### PASSAGE TO READ
A FATHER'S campaign to find out the cause of his baby's death means his son still hasn't been buried - despite dying 20 years ago.

Christopher Blum was four months old when he died. A pathologist told the parents, Steve and Mary, that it was cot death.

They didn't accept that, believing the cause to have been a triple vaccination Christopher had been given hours earlier.

That was in June 1987. Since then, his body has been lying in a London mortuary, kept at -8C, wrapped in a package at the back of an adult-sized drawer that is marked "Baby Blum: Deceased."

His parents refuse to register the death which would allow the funeral to take place.

They do not wish their son's death certificate to carry the words "sudden infant death syndrome".

The child's story came to light as part of an inquiry by the Guardian into the coroner's service in England and Wales.

Tomorrow the government will publish plans for reforming a system that has changed little since Victorian times.

The £15-a-week cost of keeping Christopher's body frozen in the mortuary at Hornsey coroner's court is met by Haringey council - though it could demand that those costs of around £15,000 be paid by Mr Blum.

Sitting in his home in Edmonton, north London, that he shares with his eldest daughter, Jayne, 26, Mr Blum says he knows that by not registering his son's death he is breaking the law.

He cannot, he says, bring himself to sign a piece of paper that says his baby died from Sids.

"I know it sounds horrendous not to bury him, but whose fault is that?

"Why would they leave him there for another 20 years, rather than have an investigation?"

He believes there was a cover-up over the death and that crucial blood tests taken from the baby went missing.

### WORK INSTRUCTIONS
Copy the stretch of the article above from "Sitting in his" through "breaking the law.", word for word.

### DATA FOR REVIEW
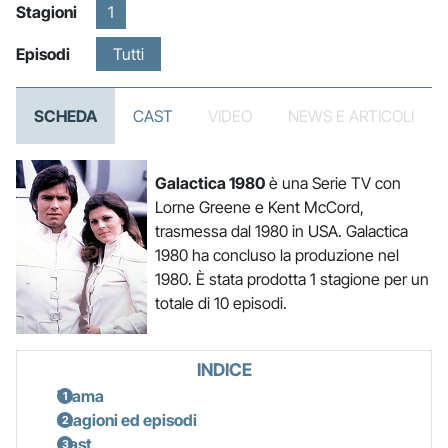
Stagioni
1
Episodi
Tutti
SCHEDA
CAST
VIDEO
NEWS E ARTICOLI
Galactica 1980
è una Serie TV con
Lorne Greene e Kent McCord,
trasmessa dal 1980 in USA. Galactica
1980 ha concluso la produzione nel
1980. È stata prodotta 1 stagione per un
totale di 10 episodi.
INDICE
Trama
Stagioni ed episodi
Cast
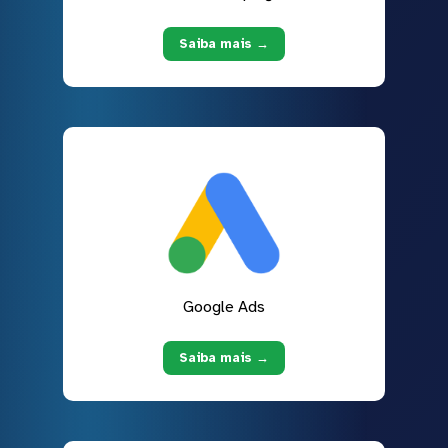
Saiba mais →
Google Ads
Saiba mais →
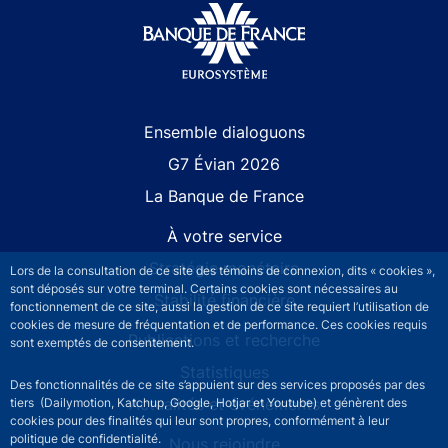
Site navigation
Ensemble dialoguons
G7 Évian 2026
La Banque de France
À votre service
Stratégie monétaire
Lors de la consultation de ce site des témoins de connexion, dits « cookies »,
sont déposés sur votre terminal. Certains cookies sont nécessaires au
Stabilité financière
fonctionnement de ce site, aussi la gestion de ce site requiert l’utilisation de
cookies de mesure de fréquentation et de performance. Ces cookies requis
Publications et recherche
sont exemptés de consentement.
Statistiques
Des fonctionnalités de ce site s’appuient sur des services proposés par des
Actualités et événements
tiers (Dailymotion, Katchup, Google, Hotjar et Youtube) et génèrent des
cookies pour des finalités qui leur sont propres, conformément à leur
politique de confidentialité.
Nous rejoindre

### SOLVED PROBLEM
Sitting in his home in Edmonton, north London, that he shares with his eldest daughter, Jayne, 26, Mr Blum says he knows that by not registering his son's death he is breaking the law.